A variety of diagnosis techniques are currently available for identifying Gardnerella vaginalis such as the OSOM BV Blue assay, FemExam cards and nucleic acid amplification tests (NAATs), resulting in the determination of ongoing BV. The OSOM BV Blue Assay is a chromogenic point-of-care test which can measure sialidase levels in vaginal fluids. As sialidases are produced by bacteria such as Gardnerella and Bacteroides species, similar tests are useful as diagnostic techniques. FemExam, besides detecting vaginal fluid pH and trimethylamine presence, is able to measure proline iminopeptidase activity of G. vaginalis. Finally, the nucleic acid amplification tests (NAATs), such as PCR, are commonly used detection techniques due to their ability to detect as little as one organism in a sample, providing a closer look to Gardnerella vaginalis and BV status.

== Treatment ==
Bacterial vaginosis is commonly treated with topical or oral antibiotics such as metronidazole or clindamycin, which work by targeting G. vaginalis and possibly other anaerobic bacteria.

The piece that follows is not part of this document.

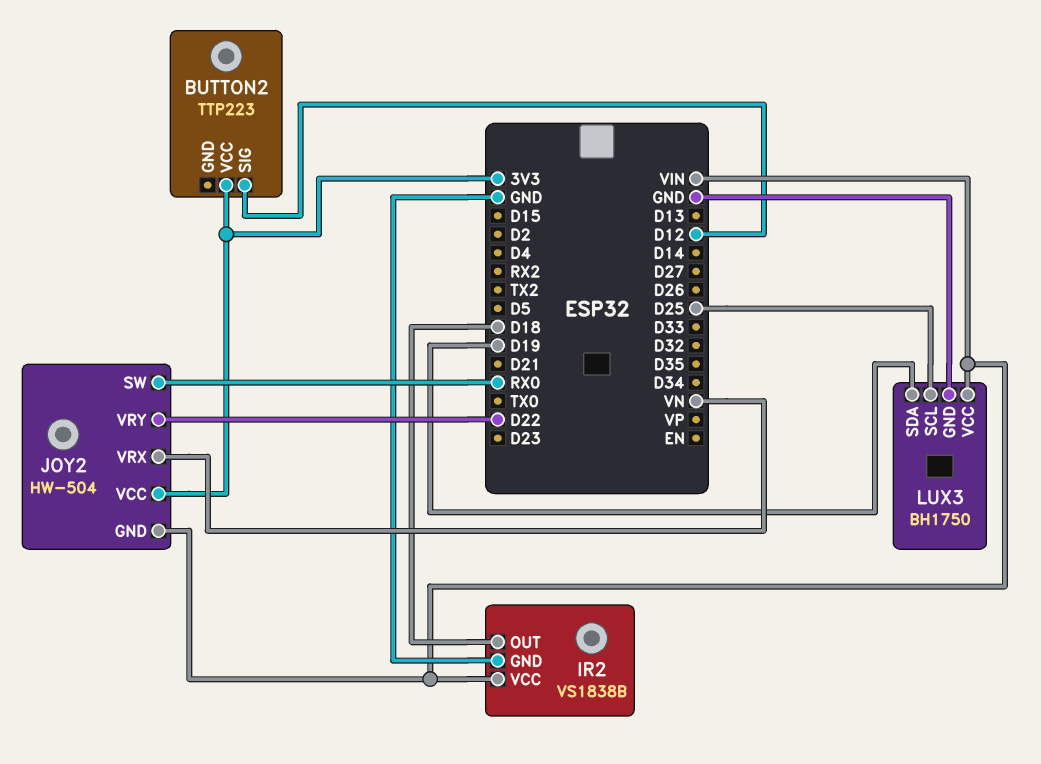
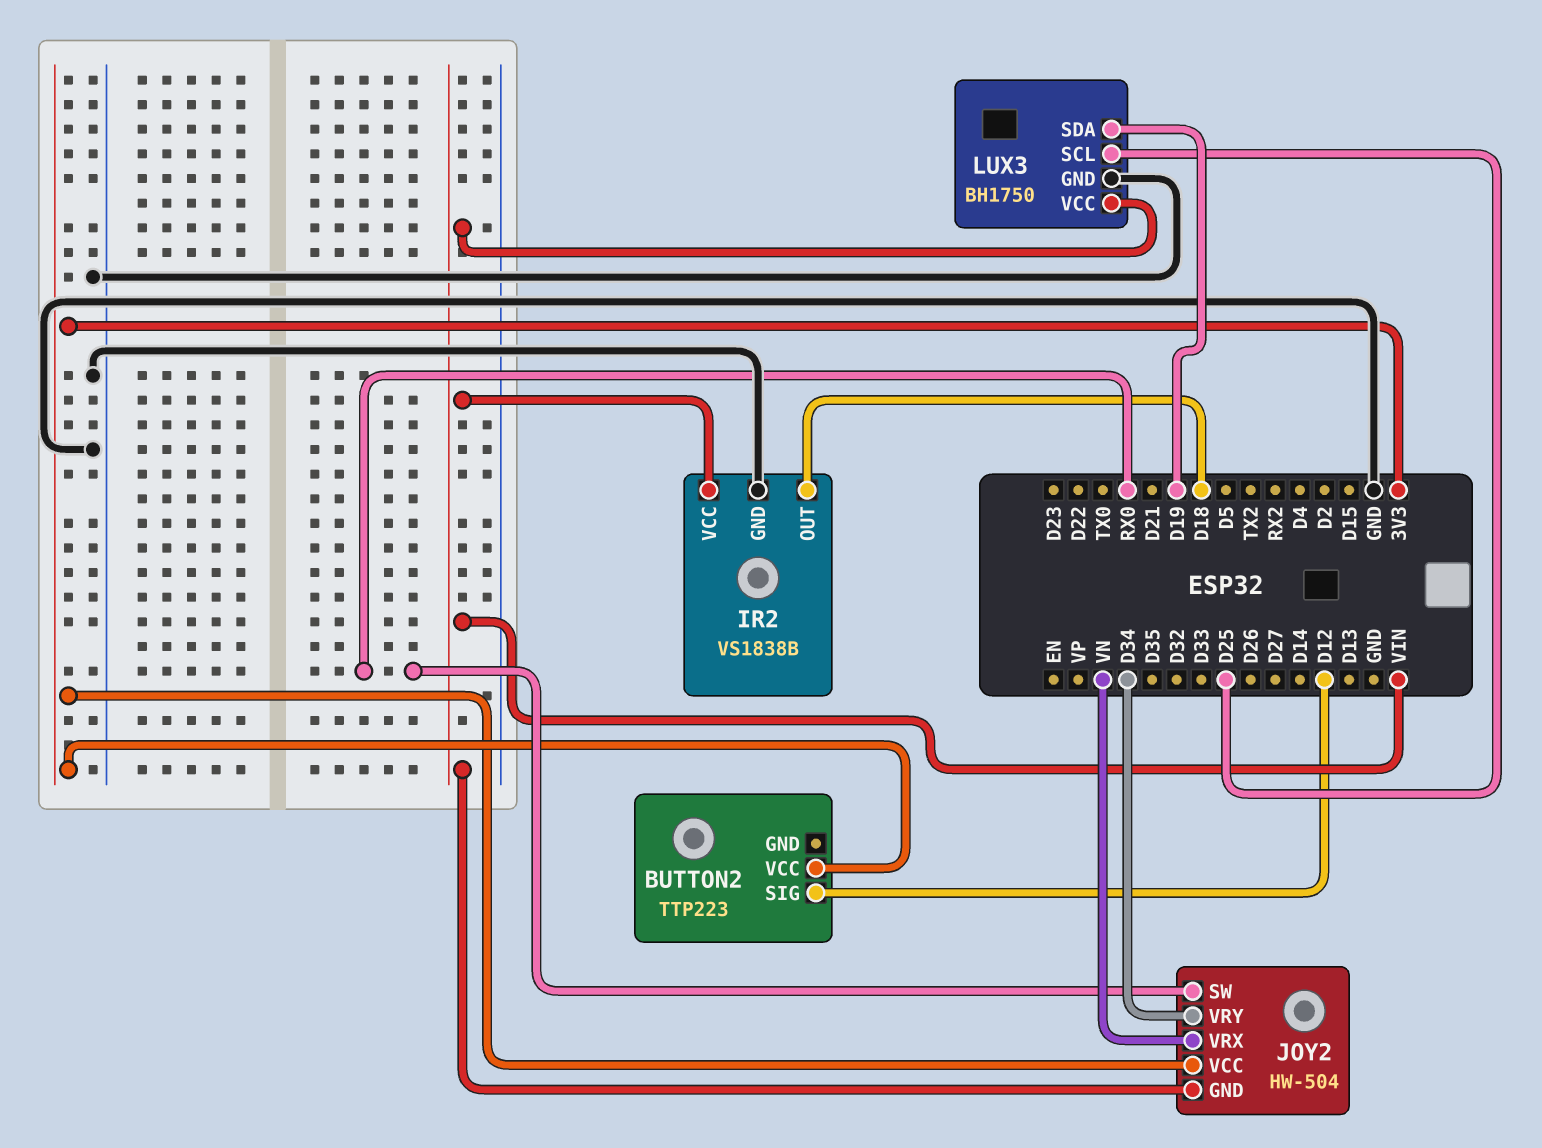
JOY2 pin VRY: D22 -> D34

Additionally, a study published in the Journal of Clinical Microbiology described the effectiveness of clindamycin in inhibiting the growth of G. vaginalis in vitro; it was found that clindamycin was able to inhibit the growth of the organism at concentrations as low as 0.25 μg/mL. However, due to high recurrence rates, alternative treatment options for BV are still in development. Vaginal boric acid has been shown to be effective against BV, due to its ability to remove BV-specific biofilms and enhance eradication of G. vaginalis and other potential bacterial pathogens, resulting in reduced recurrence of symptomatic BV. Its mechanism of action is still not fully understood, but its effects on inhibition of bacterial enzymes, biofilm formation and the permeability of bacterial cell walls, potentially make it a useful agent for recurrent BV for further study.

==Symptoms==
G. vaginalis is associated with bacterial vaginosis, which may be asymptomatic, or may have symptoms including vaginal discharge, vaginal irritation, and a "fish-like" odor. In the amine whiff test, 10% KOH is added to the discharge; a positive result is indicated if a fishy smell is produced. This and other tests can be used to distinguish between vaginal symptoms related to G. vaginalis and those caused by other organisms, such as Trichomonas and Candida albicans, which are similar and may require different treatment. Trichomonas vaginalis and G. vaginalis have similar clinical presentations and can cause a frothy gray or yellow-green vaginal discharge, pruritus, and produce a positive "whiff-test". The two can be distinguished using a wet-mount slide, where a swab of the vaginal epithelium is diluted and then placed onto a slide for observation under a microscope. Gardnerella reveals a classic "clue cell" under the microscope, showing bacteria adhering to the surface of squamous epithelial cells.

== History ==
Gardnerella vaginalis was described in 1953 by Sidney Leopold as a nonmotile, nonencapsulated, pleomorphic gram-negative rod from the vaginas of women who showed symptoms of cervicitis. As though it's been suggested that the organism was related to the genus Haemophilus due to its morphology and growth conditions, the relation between this organism and vaginitis was still an unknown. It was in 1955, when Gardner and Dukes described the microorganism in relation to bacterial vaginosis (BV). Multiple risk factors associated with the development of BV have been identified. However, its exact etiology remains elusive due to its complexity.